REPUBLIKA.CO.ID, JAKARTA -- Buruh migran Indonesia membutuhkan mekanisme perlindungan yang cepat, tepat dan mudah dijangkau. Terutama dalam menghadapi berbagai persoalan, termasuk upaya memperoleh ganti rugi atas musibah yang menimpa para buruh migran.
Menurut Direktur Yayasan TIFA Irman G Lanti salah satu hambatan yang menjadikan perlindungan bagi TKI belum maksimal adalah tersentralisasinya proses tersebut di Jakarta. Akibatnya, TKI dan keluarganya sulit untuk mengakses mekanisme perlindungan yang dibangun pemerintah.
“Untuk itu, diusulkan adanya desentralisasi mekanisme perlindungan TKI dengan memanfaatkan Dinas Tenaga Kerja yang ada di setiap kabupaten/kota,” katanya, Selasa (8/10).

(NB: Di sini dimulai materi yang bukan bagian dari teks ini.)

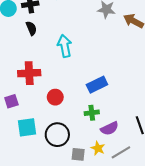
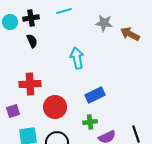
cyan arrow: (65, 46) -> (77, 58), moved
red circle: (55, 97) -> (55, 107), size x1.5

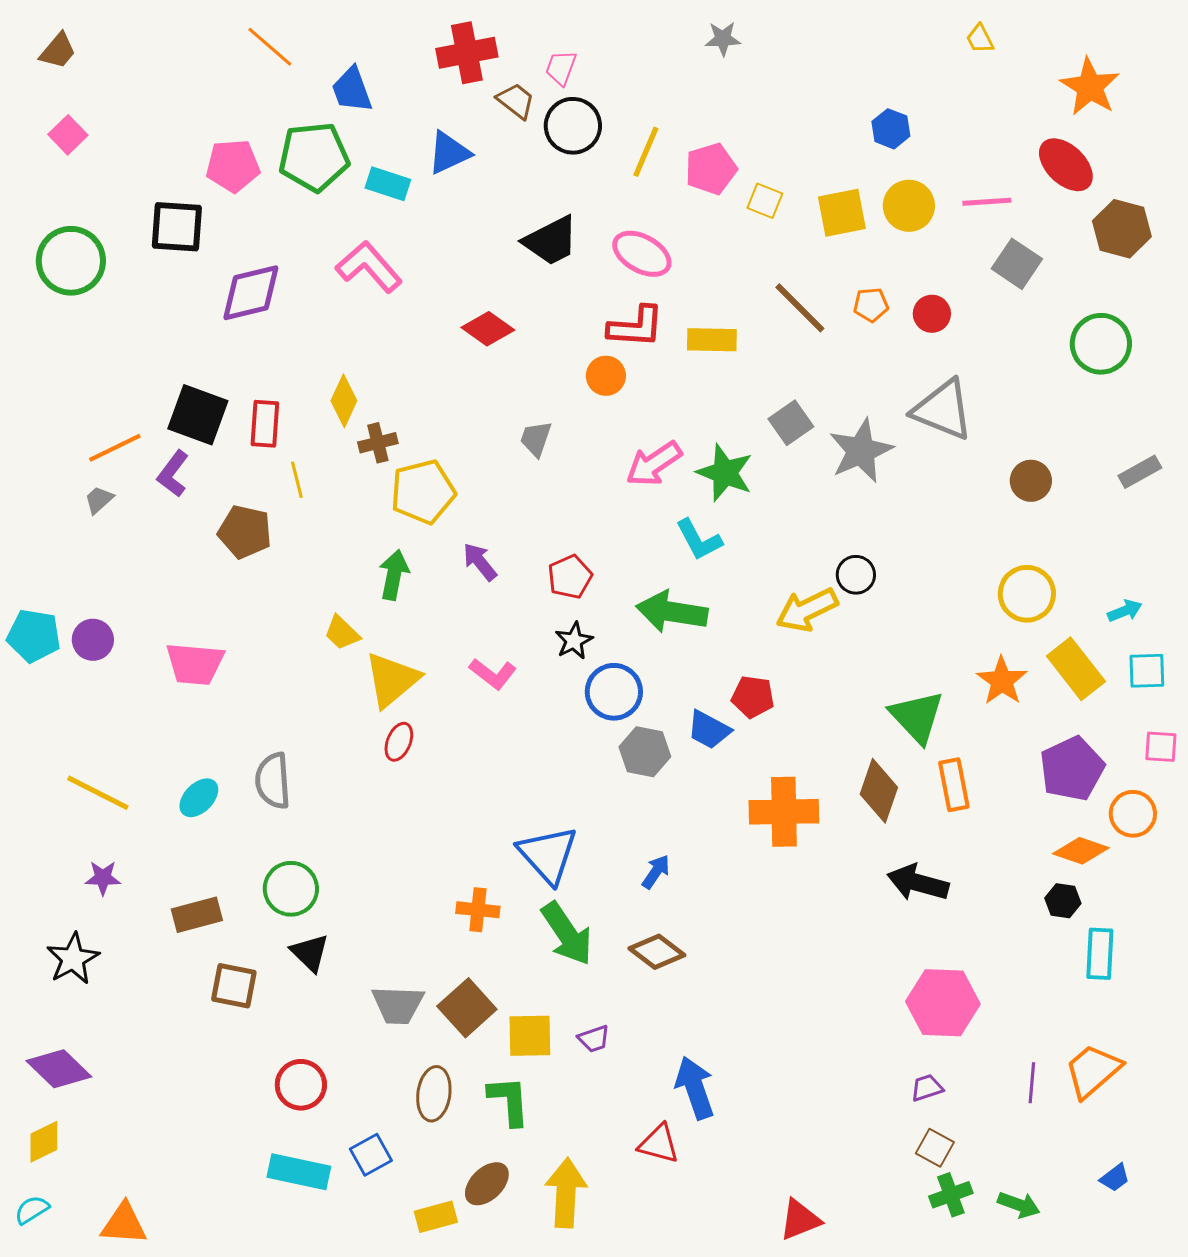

Ia menilai mekanisme perlindungan buruh migran belum maksimal. Sebab, banyak buruh migran kesulitan mengakses mekanisme perlindungan karena terkendala lokasi dan biaya yang cukup besar untuk mengurus kasus ke Jakarta.
Selain itu, sentralisasi mekanisme juga menjadikan informasi yang mereka dapat menjadi minim dan terbatas karena tidak tersedia di daerah asalnya.
Menurut Irman, desentralisasi mekanisme perlindungan buruh migran akan menjadikan peran pemerintah daerah lebih maksimal sebagai garda terdepan dalam melindungi warganya yang bekerja di luar negeri.
Tak hanya itu, hal tersebut juga dapat dimanfaatkan untuk memastikan hak-hak yang diterima keluarganya terjamin apabila terjadi permasalahan di kemudian hari.